Of course, readers know the answer. Gays are to be
protected from their central role in this epidemic and devastating
disease. Early in the epidemic, AIDS was exclusive to homosexuals
who spread it to the IV-drug abusing community, since there was a
great deal of commonality to the two groups. From these two groups
came the "heterosexual" risk, which is really anyone who consorts
with those in these two groups.
AIDS "education" has actually been homosexual,
lesbian, and heterosexual propaganda. Only in rare instances has
limiting sexual activity to marriage been promoted.

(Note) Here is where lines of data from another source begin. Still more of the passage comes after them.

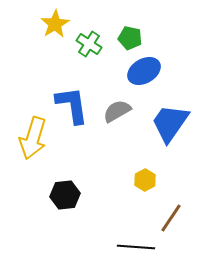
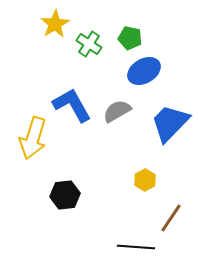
blue L-shape: rotated 21 degrees counterclockwise
blue trapezoid: rotated 9 degrees clockwise
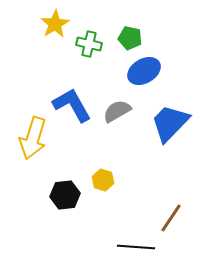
green cross: rotated 20 degrees counterclockwise
yellow hexagon: moved 42 px left; rotated 15 degrees counterclockwise
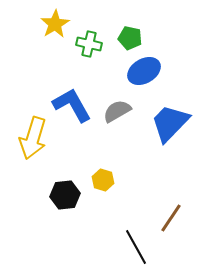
black line: rotated 57 degrees clockwise
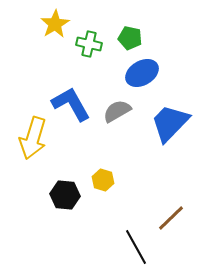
blue ellipse: moved 2 px left, 2 px down
blue L-shape: moved 1 px left, 1 px up
black hexagon: rotated 12 degrees clockwise
brown line: rotated 12 degrees clockwise
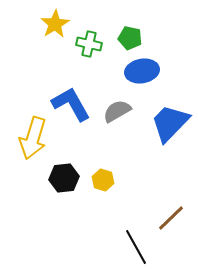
blue ellipse: moved 2 px up; rotated 20 degrees clockwise
black hexagon: moved 1 px left, 17 px up; rotated 12 degrees counterclockwise
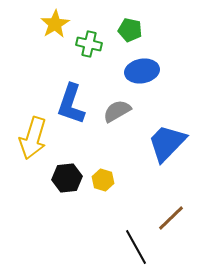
green pentagon: moved 8 px up
blue L-shape: rotated 132 degrees counterclockwise
blue trapezoid: moved 3 px left, 20 px down
black hexagon: moved 3 px right
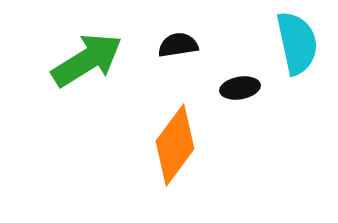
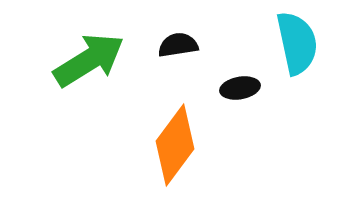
green arrow: moved 2 px right
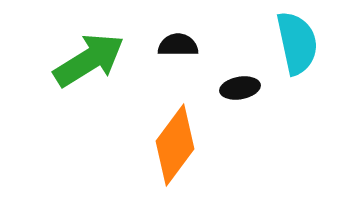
black semicircle: rotated 9 degrees clockwise
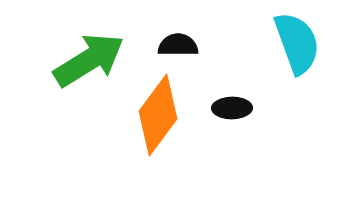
cyan semicircle: rotated 8 degrees counterclockwise
black ellipse: moved 8 px left, 20 px down; rotated 9 degrees clockwise
orange diamond: moved 17 px left, 30 px up
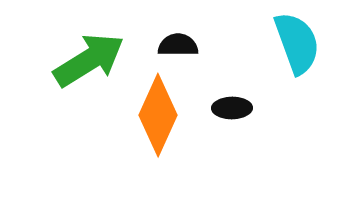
orange diamond: rotated 12 degrees counterclockwise
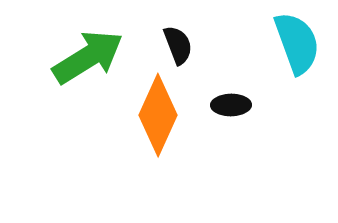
black semicircle: rotated 69 degrees clockwise
green arrow: moved 1 px left, 3 px up
black ellipse: moved 1 px left, 3 px up
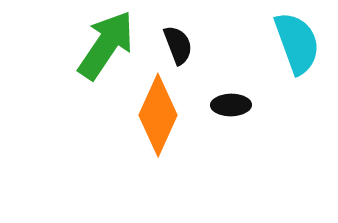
green arrow: moved 18 px right, 12 px up; rotated 24 degrees counterclockwise
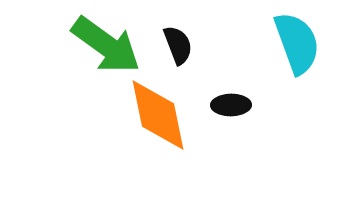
green arrow: rotated 92 degrees clockwise
orange diamond: rotated 36 degrees counterclockwise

So, the laments are lame, if not pathetic. You
cannot fight fire by fanning the flames. The political correctness
of HIV/AIDS continues, and by that stance, actually fans the flames
of the epidemic. The "empress" has no clothes when she claims that
education has failed. It has not been properly tried.
AIDS Treatments
Become Less Effective
"In the mid-1990s, the number of people who
developed and died from AIDS dropped dramatically, a development
attributed to new combination antiretroviral therapies. But,
that drop-off slowed considerably in 1998....

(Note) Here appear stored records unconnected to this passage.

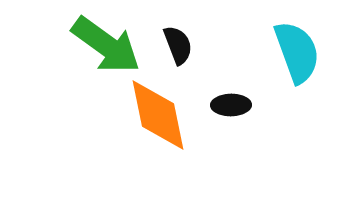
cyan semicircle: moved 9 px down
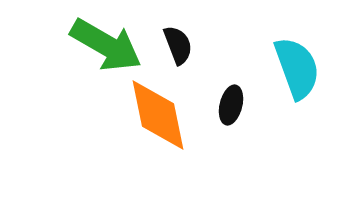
green arrow: rotated 6 degrees counterclockwise
cyan semicircle: moved 16 px down
black ellipse: rotated 75 degrees counterclockwise
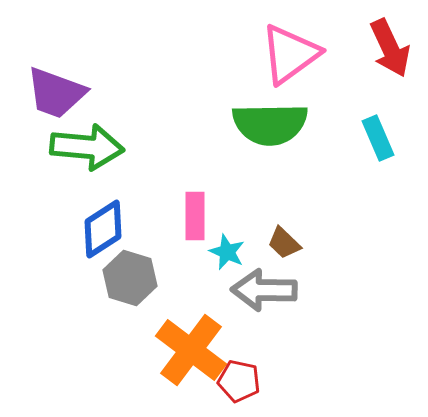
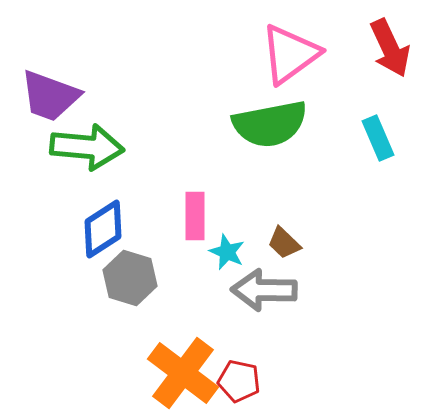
purple trapezoid: moved 6 px left, 3 px down
green semicircle: rotated 10 degrees counterclockwise
orange cross: moved 8 px left, 23 px down
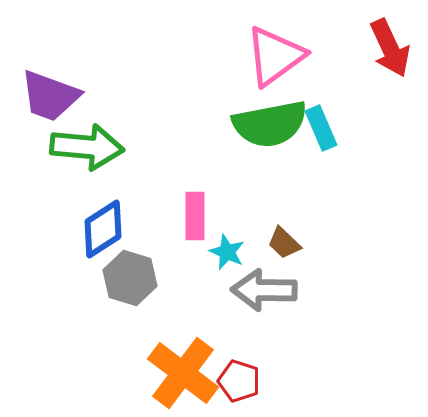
pink triangle: moved 15 px left, 2 px down
cyan rectangle: moved 57 px left, 10 px up
red pentagon: rotated 6 degrees clockwise
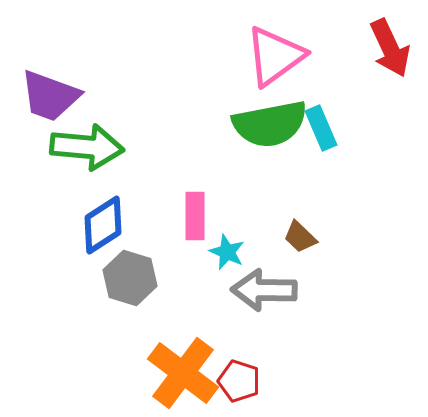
blue diamond: moved 4 px up
brown trapezoid: moved 16 px right, 6 px up
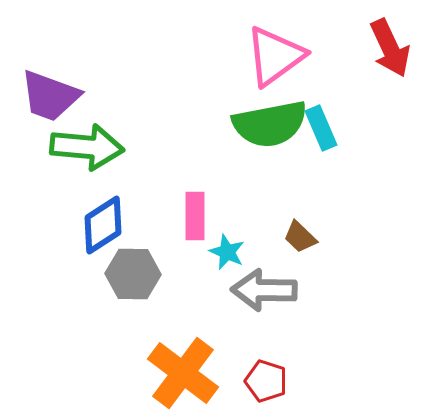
gray hexagon: moved 3 px right, 4 px up; rotated 16 degrees counterclockwise
red pentagon: moved 27 px right
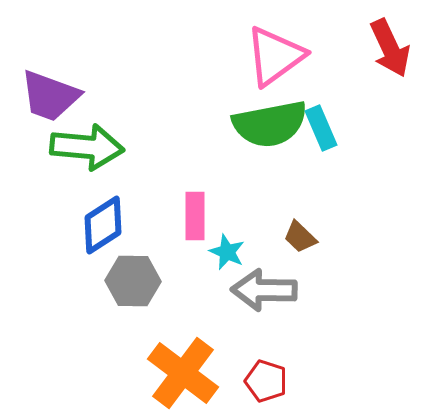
gray hexagon: moved 7 px down
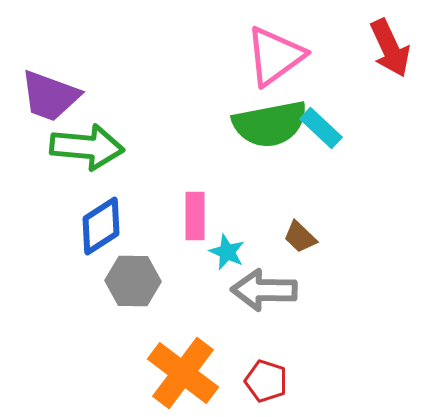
cyan rectangle: rotated 24 degrees counterclockwise
blue diamond: moved 2 px left, 1 px down
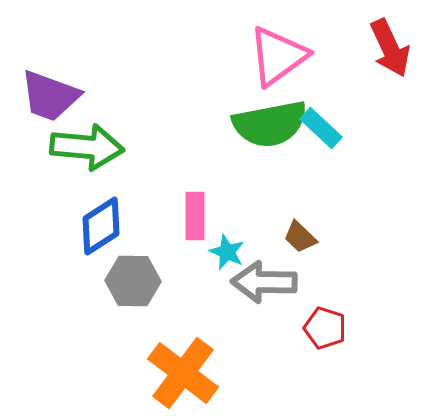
pink triangle: moved 3 px right
gray arrow: moved 8 px up
red pentagon: moved 59 px right, 53 px up
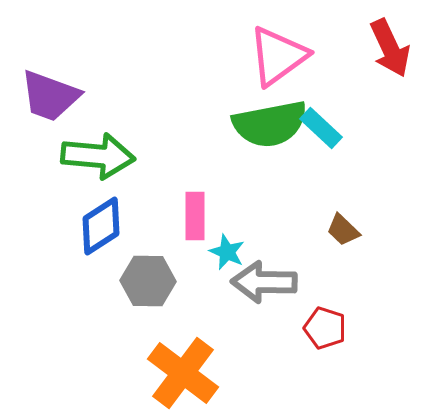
green arrow: moved 11 px right, 9 px down
brown trapezoid: moved 43 px right, 7 px up
gray hexagon: moved 15 px right
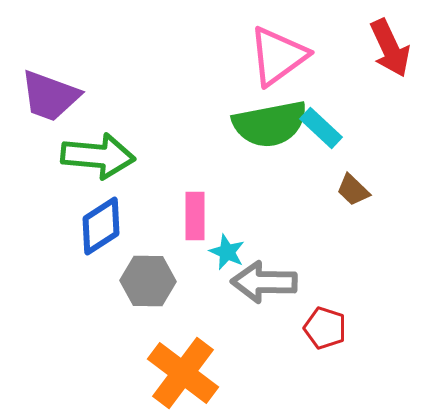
brown trapezoid: moved 10 px right, 40 px up
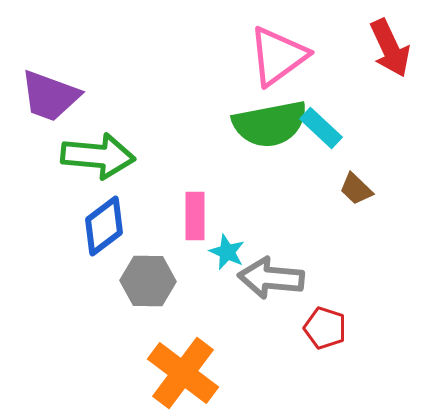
brown trapezoid: moved 3 px right, 1 px up
blue diamond: moved 3 px right; rotated 4 degrees counterclockwise
gray arrow: moved 7 px right, 4 px up; rotated 4 degrees clockwise
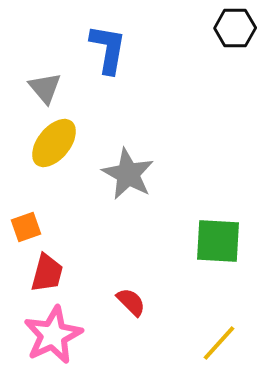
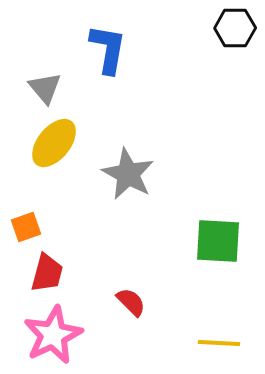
yellow line: rotated 51 degrees clockwise
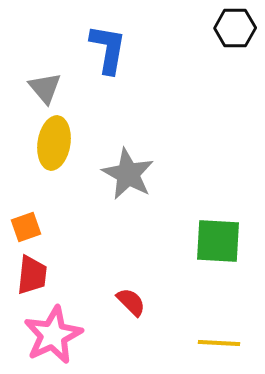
yellow ellipse: rotated 30 degrees counterclockwise
red trapezoid: moved 15 px left, 2 px down; rotated 9 degrees counterclockwise
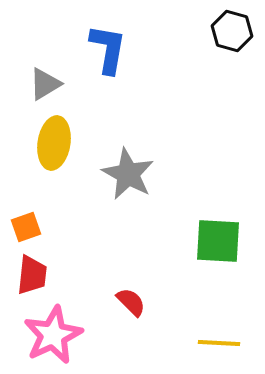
black hexagon: moved 3 px left, 3 px down; rotated 15 degrees clockwise
gray triangle: moved 4 px up; rotated 39 degrees clockwise
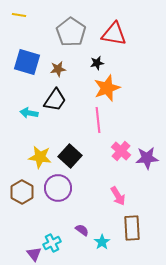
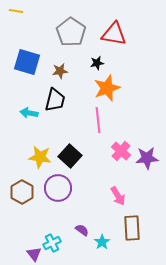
yellow line: moved 3 px left, 4 px up
brown star: moved 2 px right, 2 px down
black trapezoid: rotated 20 degrees counterclockwise
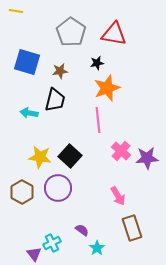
brown rectangle: rotated 15 degrees counterclockwise
cyan star: moved 5 px left, 6 px down
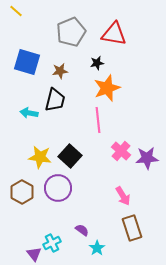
yellow line: rotated 32 degrees clockwise
gray pentagon: rotated 16 degrees clockwise
pink arrow: moved 5 px right
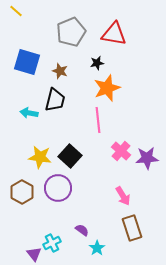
brown star: rotated 28 degrees clockwise
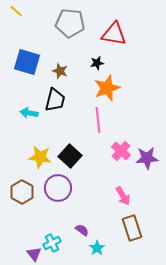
gray pentagon: moved 1 px left, 9 px up; rotated 28 degrees clockwise
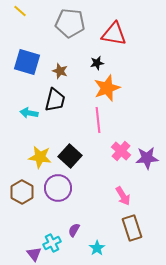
yellow line: moved 4 px right
purple semicircle: moved 8 px left; rotated 96 degrees counterclockwise
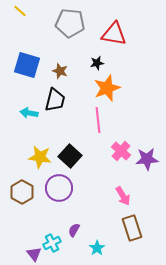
blue square: moved 3 px down
purple star: moved 1 px down
purple circle: moved 1 px right
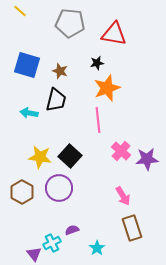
black trapezoid: moved 1 px right
purple semicircle: moved 2 px left; rotated 40 degrees clockwise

"The slowing declines in new cases and deaths
are likely the result of a number of factors, including
treatment failures caused by viral resistance, nonadherence to
therapeutic regimens, and 'having already reached most
individuals who know their (HIV) status and are susceptible to
treatment,' Dr. Gayle said." (Ibid.)
Commentary: I have reported on these effective
therapies, as well as predictions (by others, not myself) about
their limited efficacy (due to factors named above). This report
validates the actual occurrence of those predictions and that all is
not well (pun not intended) on the AIDS treatment front.
AZT
Efficacy in Pregnant Women with HIV Confirmed
"The bit of bright news amid the bleakness of
conference data had to do with progress made in reducing
pediatric AIDS. Due to widespread use of zidovudine (AZT) to
prevent perinatal transmission, perinatal cases declined from
912 cases in 1992 to 242 cases in 1998, a 74% drop.
"'We now believe that the actual elimination of
pediatric HIV might be within our grasp in the United States,'
Dr. Gayle said." (Ibid.)
Commentary: The ebb and flow of emotions relative to
HIV/AIDS has been interesting. In the late 1980s, there was
considerable hope placed on "education." That failed. Then, there
was excitement about the efficacy of the antiretroviral drugs. That
enthusiasm is waning. This efficacy of AZT in HIV-infected, pregnant
women seems to be real.
Yet, underneath this ebb and flow has been one
constancy that never gets its proper exposure and emphasis: the role
of homosexuals in this disease. Until homosexuals are rightly (dare
I say it?) blamed for this epidemic, then all other efforts will
only be piecemeal and, in some instances, actually increase the
number of infections.
Anger Can
Break Your Heart!
"Anger is the affective state most commonly
associated with myocardial ischemia (lack of oxygen to the heart
muscle) and life-threatening arrhythmias (irregular heart
beats). The scope of the problem is sizable--at least 36,000
(2.4% of 1.5 million) heart attacks are precipitated annually in
the United States by anger.... (Cardiology Clinics, May
1996, pp. 289-307)
Commentary: While this article is dated three years
ago, it was prompted by a reference elsewhere. Also, I wanted to
link this association with the review that I had of Dr. John Sarno (Reflections,
March 1999) who believes that anger has a strong association with
back pain.
Anger destroys. Acted upon, it damages or destroys
property and people. That result may also occur in the person
angered with a heart attack. Jesus linked anger with murder (Matthew
5:21-26).
All anger, however, is not bad and can be
constructive. Jesus directed that your anger cause you to work out
the problem with your brother (vs. 23-24). The Apostle Paul directed
that we not let the sun go down on our anger (Ephesians 4:26-27).
That is, do not let anger go undissipated by carrying it over from
day to day.
Anger is a huge health problem. It is a huge
societal problem. It can and should be a force for the good of all.